Yale historian Donald Kagan delivered the NEH's Jefferson Lectures last night in Washington. Undertaking a rant against postmodern "theory" and seeking to reclaim the Enlightenment dream of objectivity, Kagan argued that history was the discipline best poised for this reclamation project. As the Chronicle reports:
'Mr. Kagan also defended his view of history as "Queen of the Humanities, standing between and slightly above her noble handmaidens, the muses of literature and philosophy," against the claims made by last year's Jefferson lecturer, Helen Vendler, a poetry critic and professor at Harvard University.
Ms. Vendler's 2004 lecture took the view that education in the humanities should focus on language, literature, and the arts, rather than on history and philosophy (The Chronicle, May 7, 2004). Mr.

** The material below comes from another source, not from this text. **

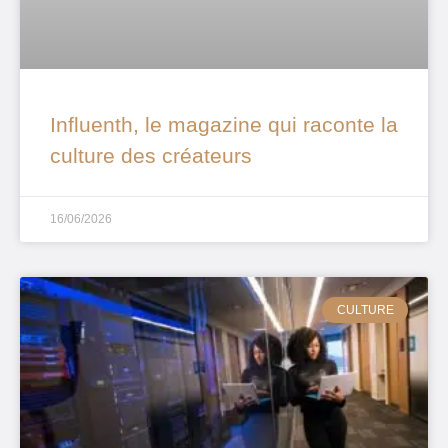
Influenth, le magazine qui raconte la
culture des créateurs
16/06/2026
CULTURE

Kagan disagreed, noting that in the "modern world," where the influence of "religion and the traditions based upon it" has faded, "the need for a sound base for moral judgments has not."'
The influence of religion and tradition has "faded" in the modern world? Is Kagan so lost in the archives looking for that elusive objectivity that he can't find time to read today's newspapers?! If this is the kind of astute analysis that her majesty History has to offer, then I think her reign is a blind one. While Kagan perhaps captures the spirit of Jefferson, it is just such blind commitment to Enlightenment dreams of secularism (which promised religion would wither away) that blocks any real progress on dealing with the wide impact of religion and traditon across the globe. Mr. Kagan would do well to pay a little more attention to the present.